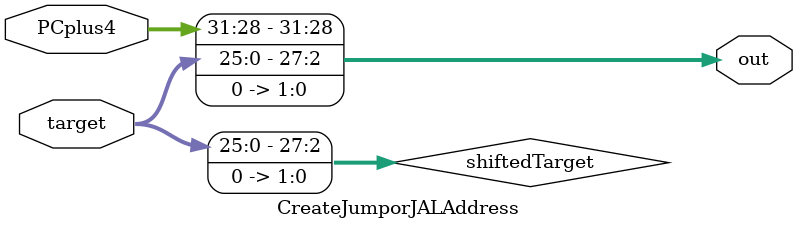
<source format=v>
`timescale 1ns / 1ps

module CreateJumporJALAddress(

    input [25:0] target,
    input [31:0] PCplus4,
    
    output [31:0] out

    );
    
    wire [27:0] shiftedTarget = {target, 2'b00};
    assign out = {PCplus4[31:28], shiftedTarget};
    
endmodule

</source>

#### Task prompt
Could you set down every entry again exactly as written, leaving out any pictures?

#### Solution to this exercise
<source format=v>
`timescale 1ns / 1ps

module CreateJumporJALAddress(

    input [25:0] target,
    input [31:0] PCplus4,
    
    output [31:0] out

    );
    
    wire [27:0] shiftedTarget = {target, 2'b00};
    assign out = {PCplus4[31:28], shiftedTarget};
    
endmodule

</source>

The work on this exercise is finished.